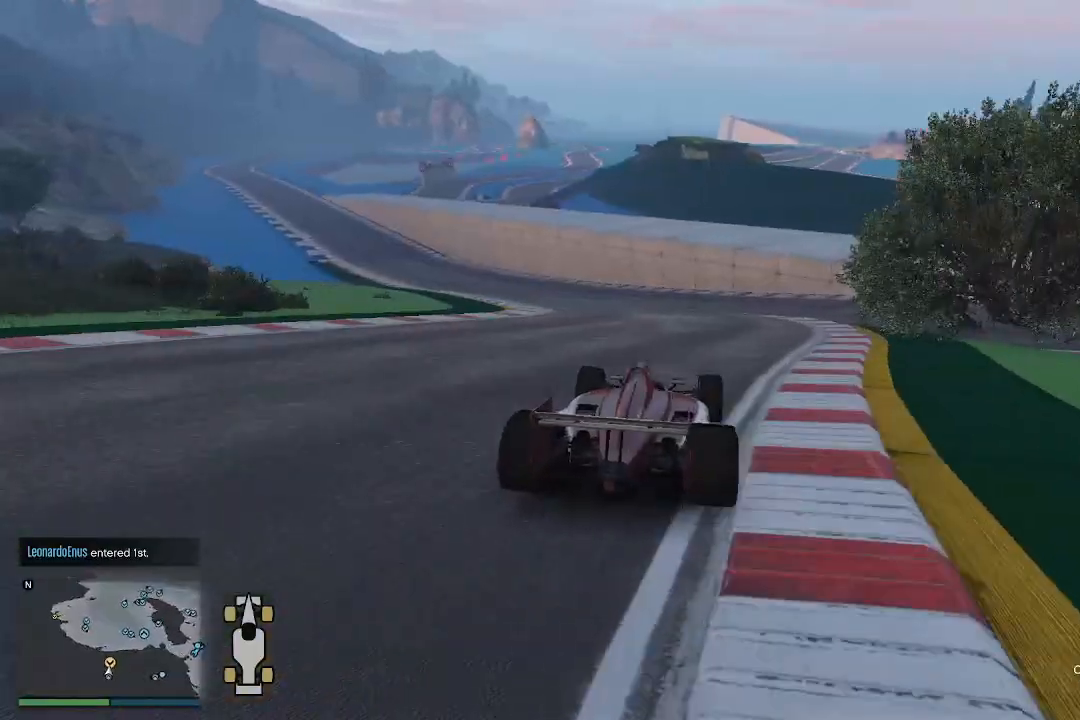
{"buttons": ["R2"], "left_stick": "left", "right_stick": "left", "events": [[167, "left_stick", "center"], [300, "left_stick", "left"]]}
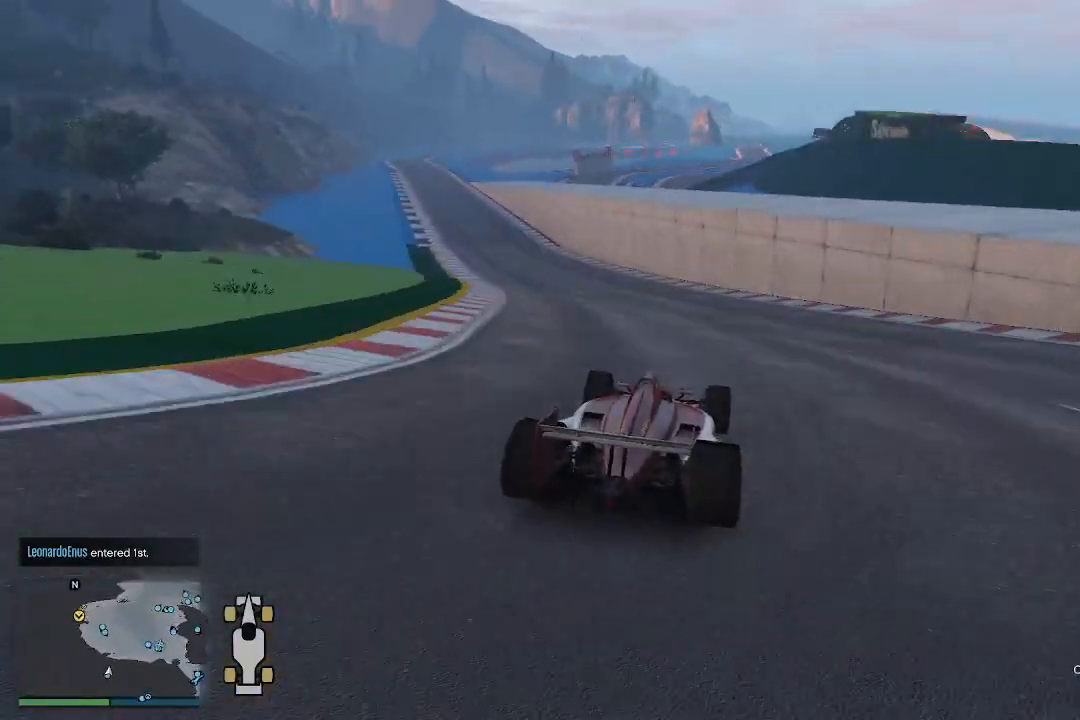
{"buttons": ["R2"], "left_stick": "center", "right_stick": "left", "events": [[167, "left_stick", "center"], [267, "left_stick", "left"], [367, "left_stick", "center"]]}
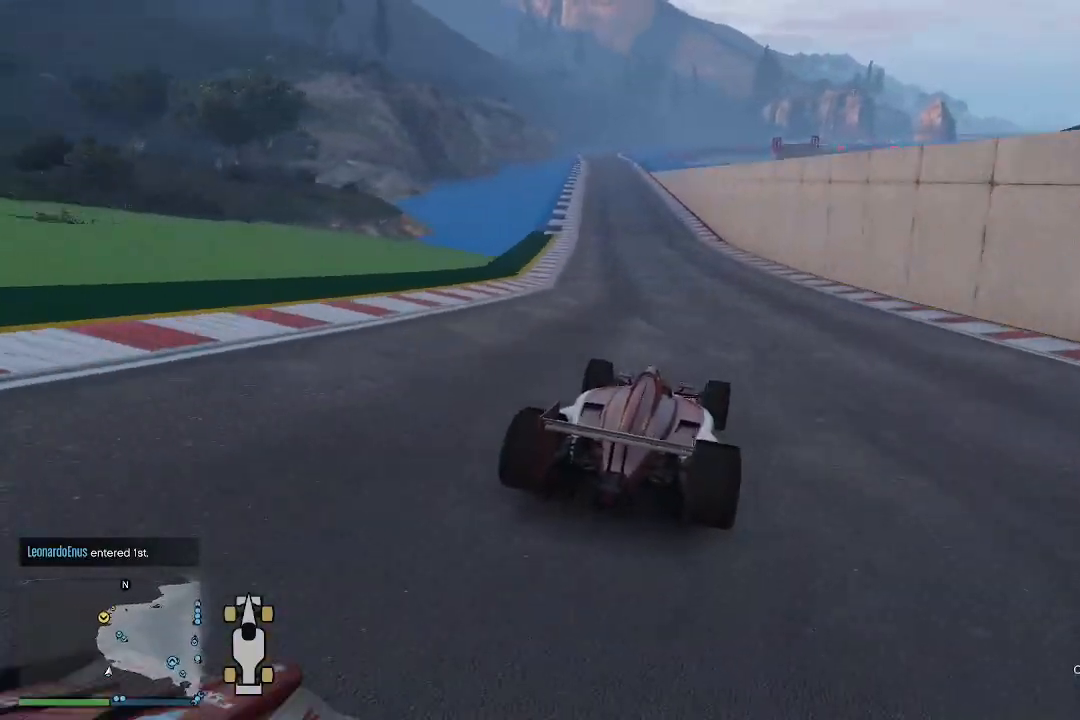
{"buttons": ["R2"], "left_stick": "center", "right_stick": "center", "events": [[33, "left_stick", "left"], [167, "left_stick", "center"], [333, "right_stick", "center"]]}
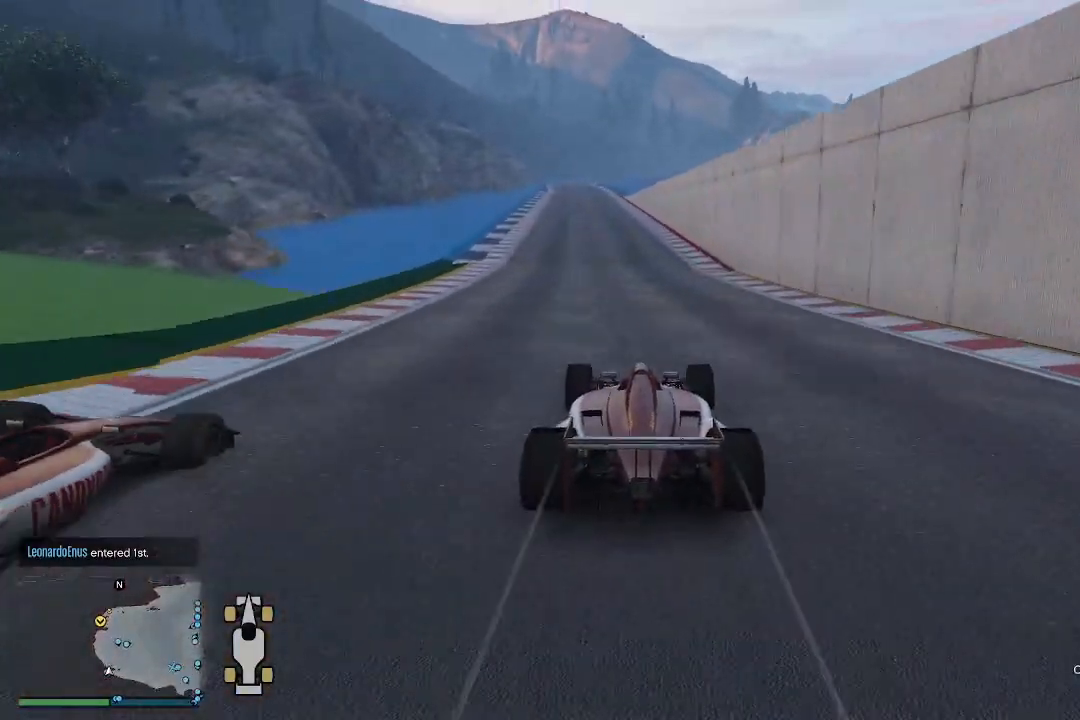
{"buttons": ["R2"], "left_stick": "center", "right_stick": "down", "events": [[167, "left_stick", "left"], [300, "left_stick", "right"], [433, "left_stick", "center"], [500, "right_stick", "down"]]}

Task directions — Wherever a picture appears in the material above, skip it and copy the rest without change.

Solution to this exercise —
{"buttons": ["R2"], "left_stick": "left", "right_stick": "left", "events": [[167, "left_stick", "center"], [300, "left_stick", "left"]]}
{"buttons": ["R2"], "left_stick": "center", "right_stick": "left", "events": [[167, "left_stick", "center"], [267, "left_stick", "left"], [367, "left_stick", "center"]]}
{"buttons": ["R2"], "left_stick": "center", "right_stick": "center", "events": [[33, "left_stick", "left"], [167, "left_stick", "center"], [333, "right_stick", "center"]]}
{"buttons": ["R2"], "left_stick": "center", "right_stick": "down", "events": [[167, "left_stick", "left"], [300, "left_stick", "right"], [433, "left_stick", "center"], [500, "right_stick", "down"]]}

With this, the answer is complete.